Bush's Drug War in Bolivia
Allan Gillies, "Contesting the ‘War on Drugs’ in the Andes: US–Bolivian Relations of Power and Control (1989–93)," Journal of Latin American Studies (first view).
Abstract:
The implementation of President George H. W. Bush's 1989 Andean Initiative brought to the fore competing US and Bolivian agendas. While US embassy officials sought to exert control in pursuit of militarised policies, the Bolivian government's ambivalence towards the coca-cocaine economy underpinned opposition to the ‘Colombianisation’ of the country. This article deconstructs prevailing top-down, US-centric analyses of the drug war in Latin America to examine how US power was exercised and resisted in the Bolivian case. Advancing a more historically grounded understanding of the development of the US drug war in Latin America, it reveals the fluidity of US–Bolivian power relations, the contested nature of counter-drug policy at the country level, and the instrumentalisation of the ‘war on drugs’ in distinct US and Bolivian agendas.This article continues a growing and welcome trend of moving away from U.S.-centric views that focus largely (or only) on imbalance of power, in this case what Gillies refers to as "drug fetishism" (p. 6). He does this through interviews a with a number of key figures in both countries.
What this means in practice is Bolivian governments who argued openly for acknowledging that drug dollars kept the economy stabilize. More broadly, they used the drug war as leverage for other economic support. For them, the U.S. was often more of a threat to stability than coca or cocaine was.
Further, Bolivian governments at the time were keenly aware that they were in an era of democratization that they wanted to protect. U.S. policy worked against it by alienating people and threatening fragile local economies. U.S. Ambassadors routinely bullied and ordered Bolivian presidents to do what they wanted. Here is one such example about Robert Gelbard:
I called the President and I told him [that] I really needed to talk to him about further corruption problems. He invited me over to his house, we sat down and went through a bottle and a half of Scotch whisky. I remember – my wife remembers – I stumbled home, and I fell into bed saying, ‘God, what I do for my country!’ He agreed to get rid of them (p. 22).
Later he would also rant about a Bolivian decree passed while he was out of the country, saying it should never have been passed with U.S. consultation (p. 25).
The point here is that the Bolivians resisted in many ways, so although power asymmetry is certainly important, it should not be taken to mean the governments were caving.

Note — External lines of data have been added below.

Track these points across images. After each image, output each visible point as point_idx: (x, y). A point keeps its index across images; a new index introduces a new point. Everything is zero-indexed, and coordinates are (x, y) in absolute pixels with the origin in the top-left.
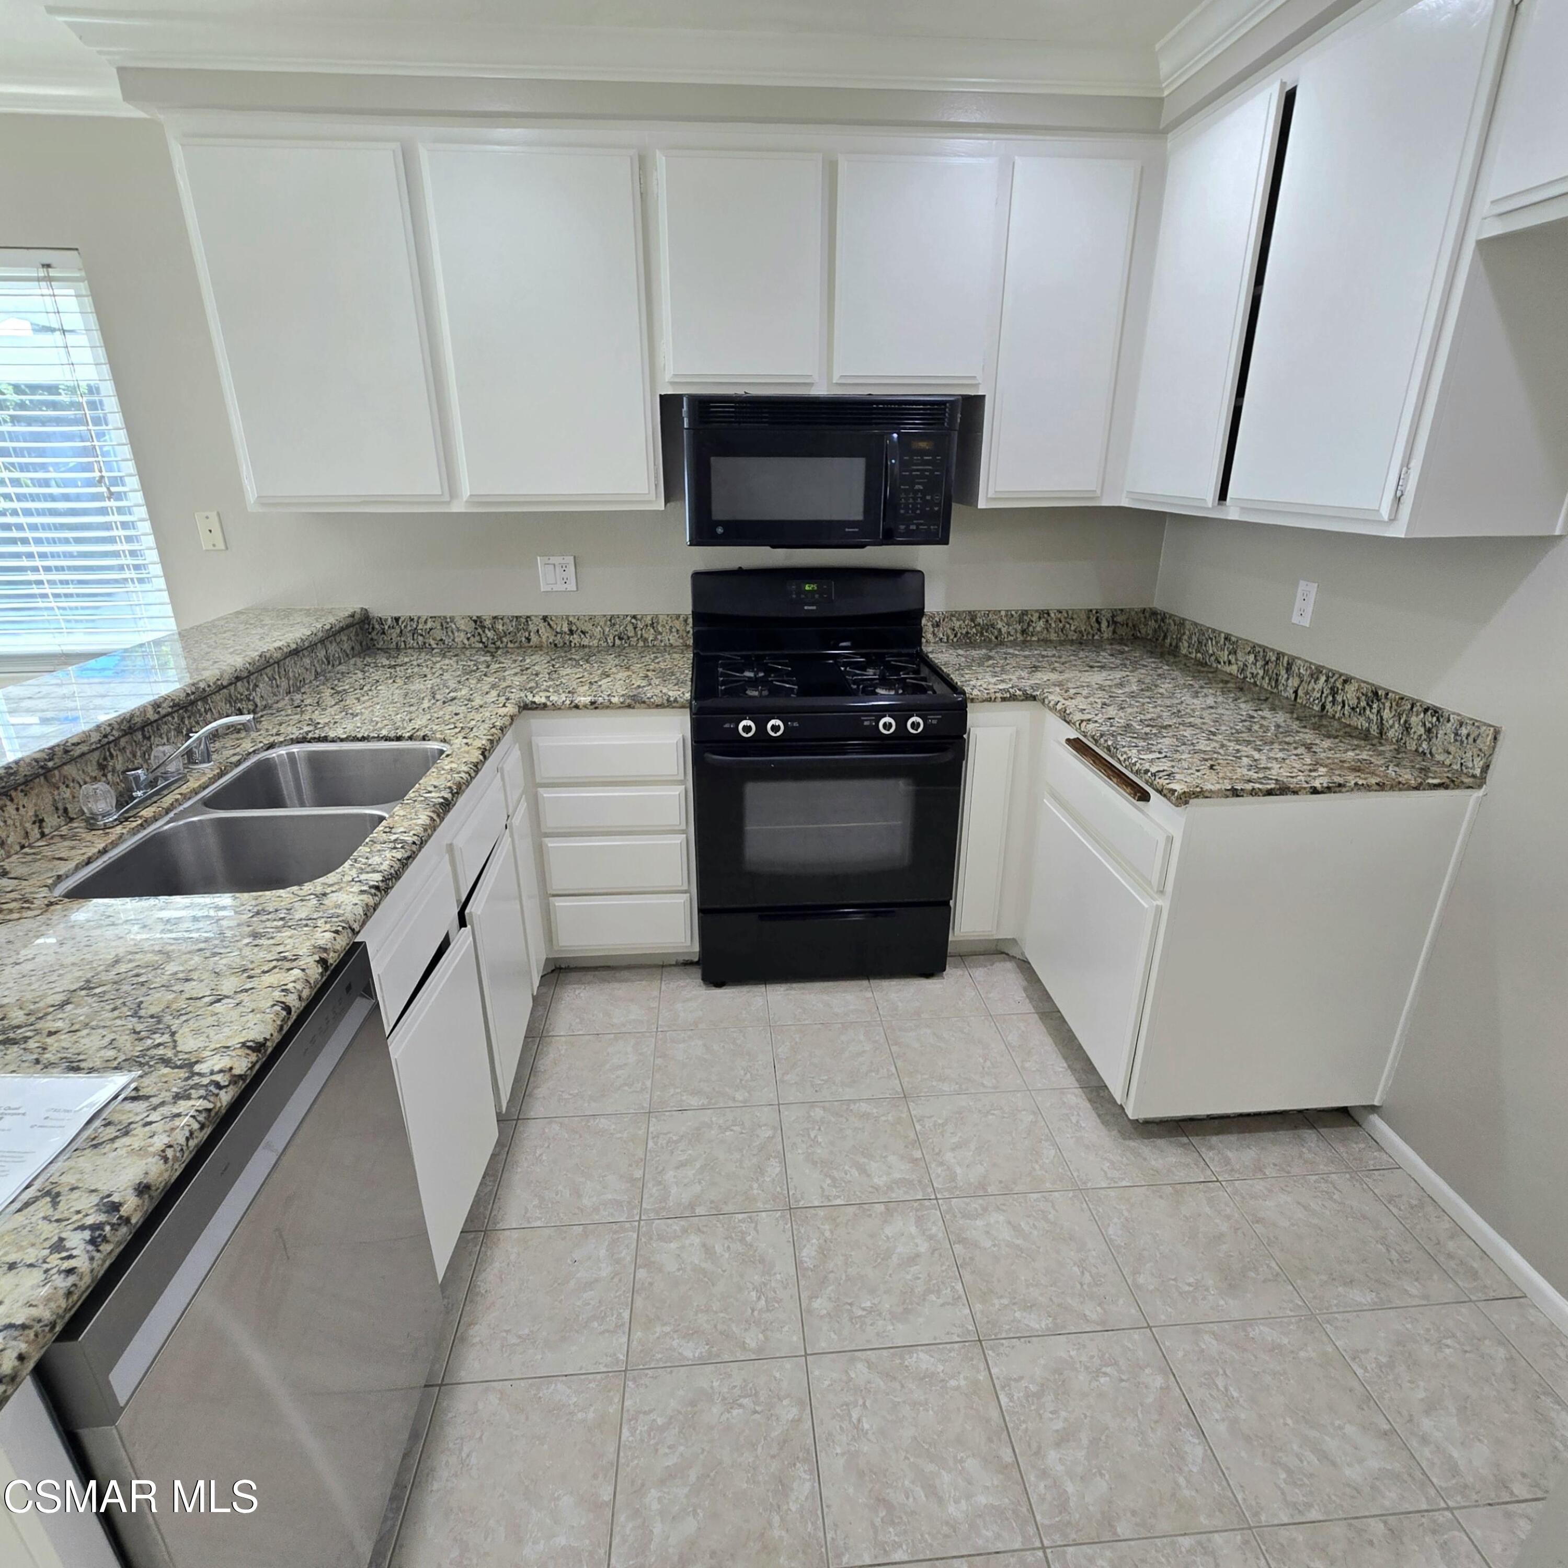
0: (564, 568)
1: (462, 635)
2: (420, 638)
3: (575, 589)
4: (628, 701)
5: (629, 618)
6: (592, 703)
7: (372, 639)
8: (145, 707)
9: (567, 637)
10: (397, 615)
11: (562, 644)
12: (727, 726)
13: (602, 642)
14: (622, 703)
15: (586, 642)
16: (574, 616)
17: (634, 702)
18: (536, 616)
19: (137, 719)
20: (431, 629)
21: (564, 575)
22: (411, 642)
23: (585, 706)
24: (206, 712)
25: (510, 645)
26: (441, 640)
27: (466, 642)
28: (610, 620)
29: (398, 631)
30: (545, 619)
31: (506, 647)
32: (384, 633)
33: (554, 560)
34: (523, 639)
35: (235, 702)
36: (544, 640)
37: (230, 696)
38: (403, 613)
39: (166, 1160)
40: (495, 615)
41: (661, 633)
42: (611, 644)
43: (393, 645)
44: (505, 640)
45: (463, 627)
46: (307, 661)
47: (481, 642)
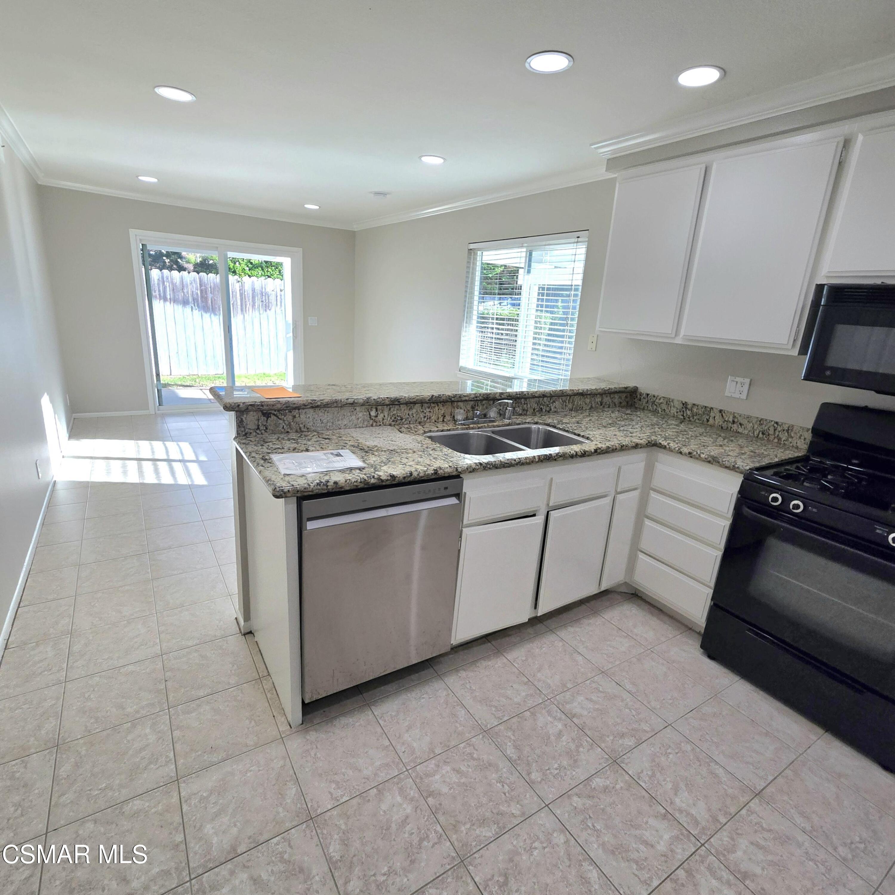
0: (742, 384)
1: (675, 410)
2: (655, 406)
3: (745, 398)
4: (710, 459)
5: (773, 423)
6: (690, 453)
7: (634, 402)
8: (497, 393)
9: (730, 424)
10: (648, 393)
11: (726, 428)
12: (763, 493)
13: (750, 433)
14: (706, 459)
15: (740, 430)
16: (738, 414)
17: (713, 461)
18: (717, 409)
19: (491, 396)
20: (661, 403)
21: (741, 389)
22: (650, 407)
23: (685, 454)
24: (524, 404)
25: (697, 421)
26: (664, 410)
27: (676, 414)
28: (760, 421)
29: (646, 400)
30: (721, 411)
31: (695, 421)
32: (640, 400)
33: (738, 379)
34: (705, 419)
35: (540, 405)
36: (716, 423)
37: (539, 402)
38: (651, 393)
39: (346, 481)
40: (694, 403)
41: (792, 437)
42: (756, 436)
43: (642, 407)
44: (695, 417)
45: (677, 406)
46: (588, 401)
47: (683, 416)
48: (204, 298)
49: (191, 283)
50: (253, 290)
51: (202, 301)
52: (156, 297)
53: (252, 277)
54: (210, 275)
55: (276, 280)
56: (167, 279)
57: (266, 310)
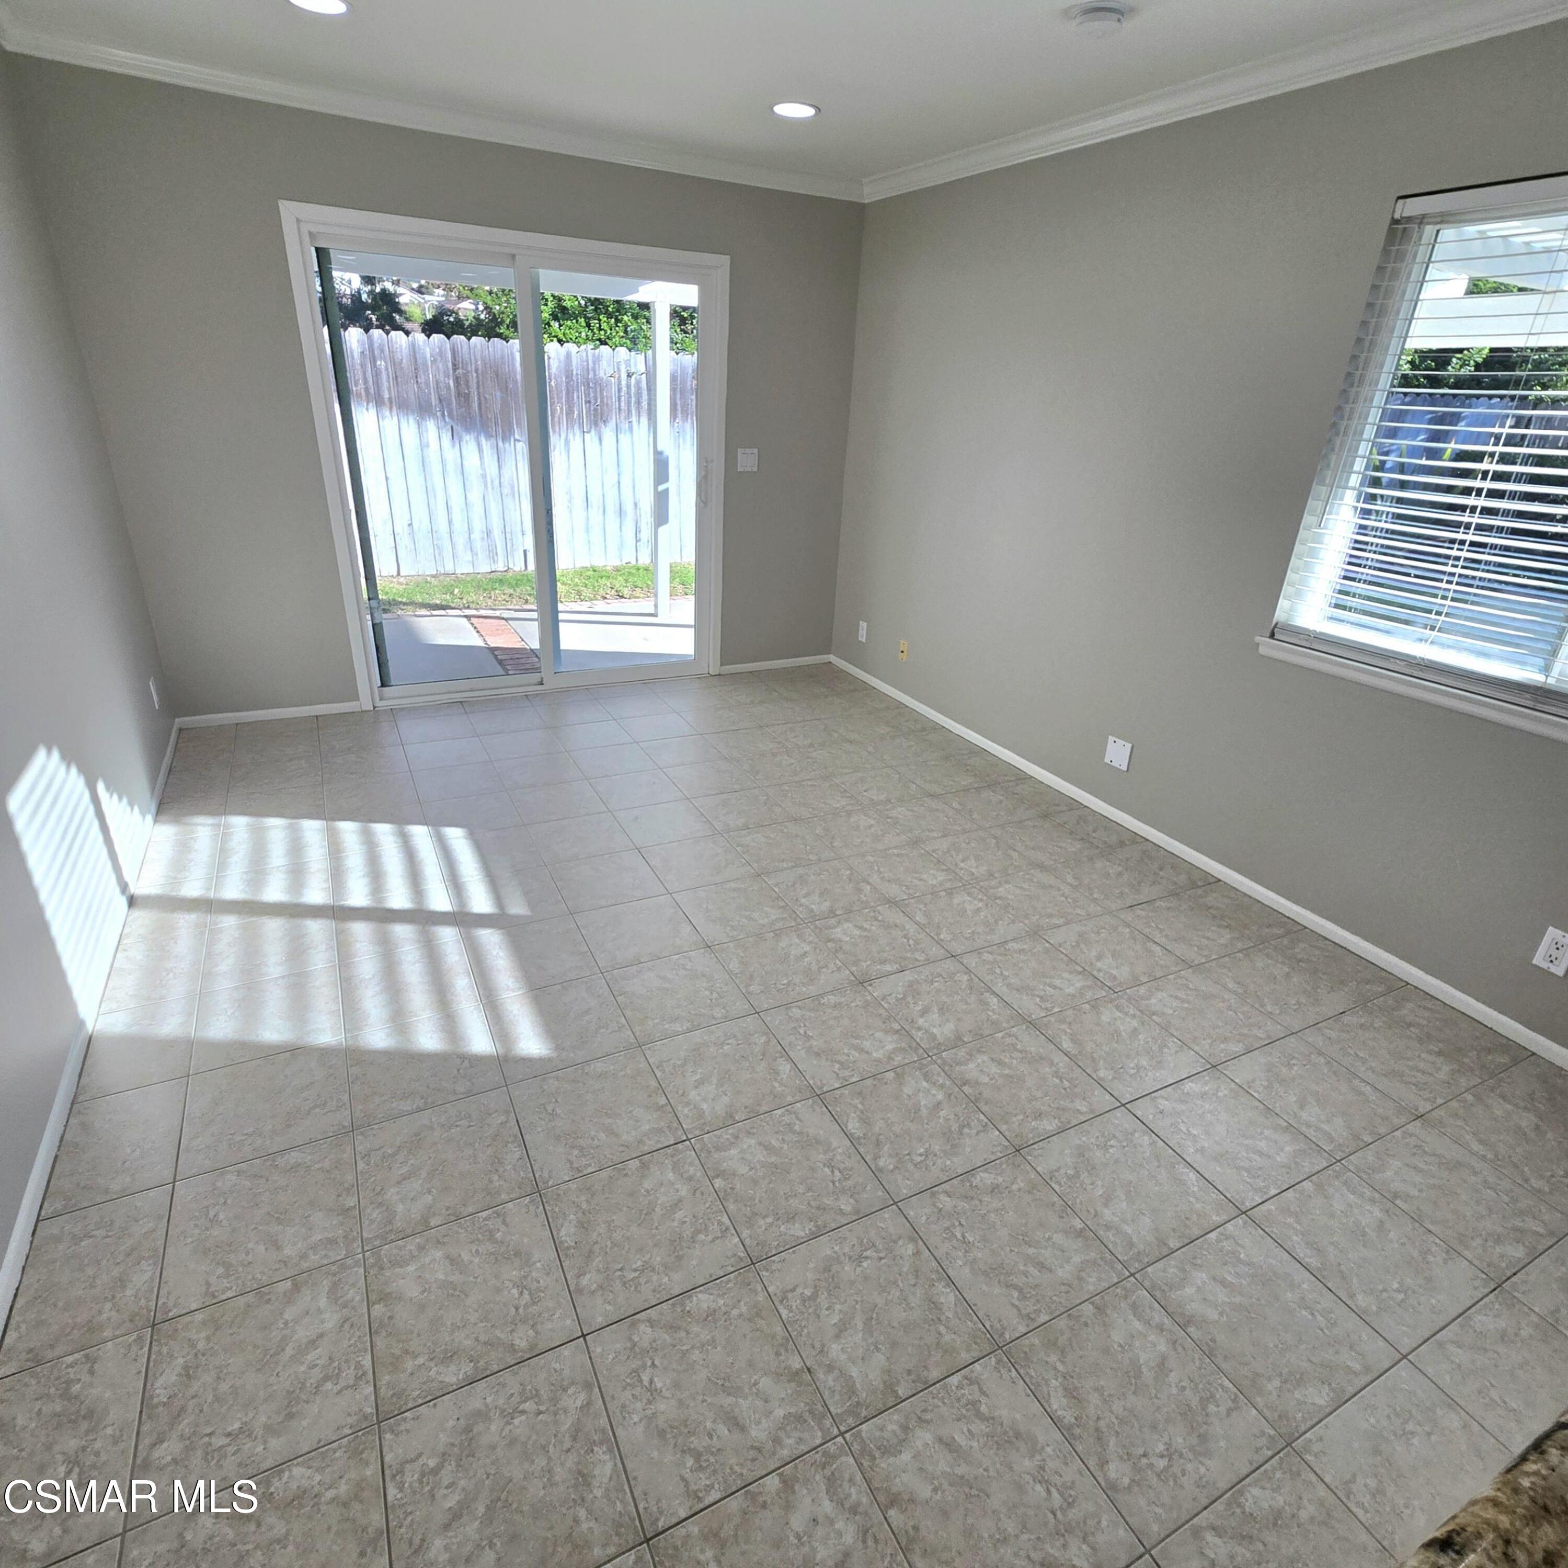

Since Evo Morales' ouster is so recent, the article can't take it into consideration. But I wonder how much resistance is occurring under Jeanine Añez, who publicly at least seems in lockstep with the Trump administration.
1 comments:
The Anez government is so openly crazy and abusive, not to mention incompetent, that I do suspect that even the white-proximates gorging on her regime's racism probably are pretty tired of them.